Texte fourni ->
┄┄┄┄┄┄
Présentation
Contrepoint – De la Sculpture, Musée du Louvre (5 avril-25 juin 2007).
Commissaire: Marie-Laure Bernadac, conservateur général du patrimoine et chargée de mission pour l’art contemporain au Louvre.
Dans le cadre du troisième volet de Contrepoint au Musée du Louvre dédié cette année à la sculpture, Audrey Norcia est allée à la rencontre des onze artistes internationaux invités à dialoguer avec les collections du musée. Tous sont issus de traditions artistiques déterminées: l’Arte Povera pour Luciano Fabro, Giuseppe Penone et Claudio Parmiggiani; la sculpture anglaise et américaine pour Robert Morris, Richard Deacon et Anish Kapoor; et enfin, diverses tendances du renouveau français avec Elisabeth Ballet, Gloria Friedmann, Didier Trenet, Michel Verjux et Jacques Vieille.
Leurs interventions se situent dans le département des Sculptures (Aile Richelieu, Cours Marly et Puget; aile Denon, galeries Donatello et Michel-Ange) ainsi que dans le département des Antiquités Orientales (Cour Khorsabad).
Chaque artiste a choisi son site, en réponse à un ensemble statuaire ou à une sculpture en particulier, afin de proposer, à l’occasion de cette relecture des œuvres anciennes, une pièce nouvelle dans la plupart des cas.
Interview
De Michel Verjux
Par Audrey Norcia
Audrey Norcia. Vous dites considérer l’art «non pas comme de la peinture, ni comme de la sculpture, mais comme de l’éclairage». Comment vos éclairages, sculptures immatérielles, s’insèrent-ils dans l’espace muséal et quel rôle jouent-ils face à la statuaire classique?
Michel Verjux. Mes «éclairages», comme tout éclairage, sont tout autant des événements, des actes, que des dispositifs physiques. Ils répandent et distribuent de la lumière dans un espace donné et dans un temps donné et nous permettent de voir un certain nombre d’éléments qui composent notre environnement. Sans la matière qui absorbe ou réfléchit leur lumière et dont ils révèlent à nos yeux les textures, les surfaces, les formes, les volumes et les couleurs, sans espacement et sans durée, aucun éclairage ne pourrait produire le moindre effet et n’aurait, sans doute, le moindre intérêt.
Mes propres éclairages sont principalement constitués de lumière projetée, dirigée, cadrée et focalisée. Et, en même temps, ils ne sont pas que cela!
Que sont-ils d’autre alors s’ils ne sont pas de simples éclairages ordinaires?
Michel Verjux. Des éclairages non ordinaires, singuliers. Sans doute, mais qu’est-ce que cela signifie? Les éclairages que je propose doivent-ils être vus comme des œuvres d’art, visuelles et plastiques, réduites à leurs constituants, facteurs et paramètres les plus élémentaires, ou bien doivent-ils être vus comme exemplifiant d’autres facteurs?
┄┄┄┄┄┄
Extrait des données ->
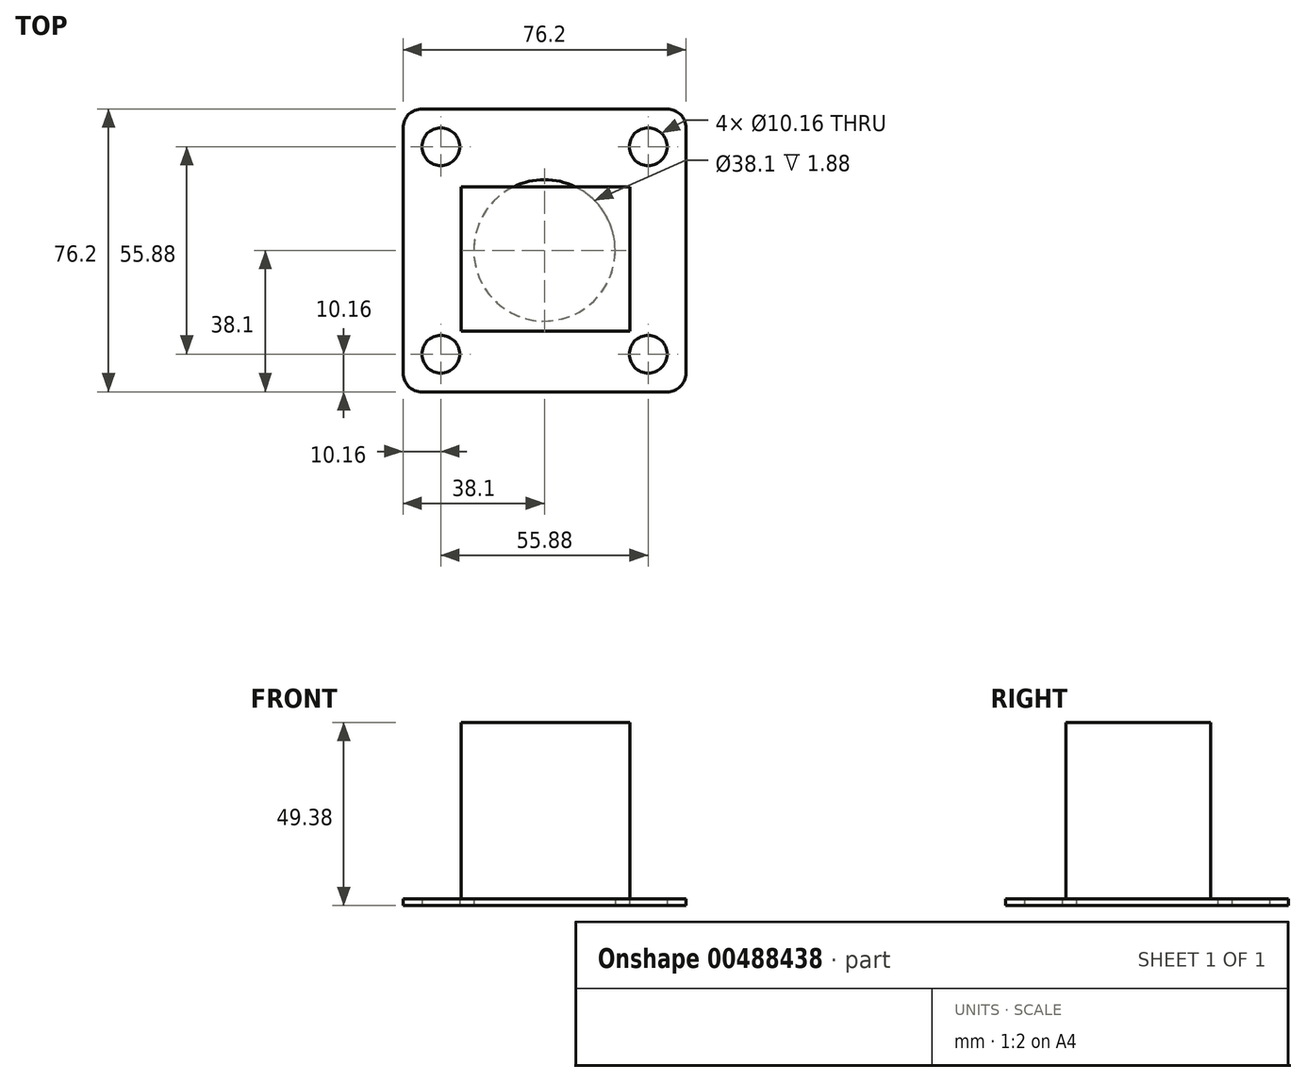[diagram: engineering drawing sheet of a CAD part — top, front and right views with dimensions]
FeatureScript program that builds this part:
┄┄┄┄┄┄
Consigne -> Recopiez à l'identique le passage du texte fourni qui commence par «Dans le cadre» et se termine par «Orientales (Cour Khorsabad).». Pour répondre, fiez-vous uniquement au texte fourni.

Corrigé ->
Dans le cadre du troisième volet de Contrepoint au Musée du Louvre dédié cette année à la sculpture, Audrey Norcia est allée à la rencontre des onze artistes internationaux invités à dialoguer avec les collections du musée. Tous sont issus de traditions artistiques déterminées: l’Arte Povera pour Luciano Fabro, Giuseppe Penone et Claudio Parmiggiani; la sculpture anglaise et américaine pour Robert Morris, Richard Deacon et Anish Kapoor; et enfin, diverses tendances du renouveau français avec Elisabeth Ballet, Gloria Friedmann, Didier Trenet, Michel Verjux et Jacques Vieille.
Leurs interventions se situent dans le département des Sculptures (Aile Richelieu, Cours Marly et Puget; aile Denon, galeries Donatello et Michel-Ange) ainsi que dans le département des Antiquités Orientales (Cour Khorsabad).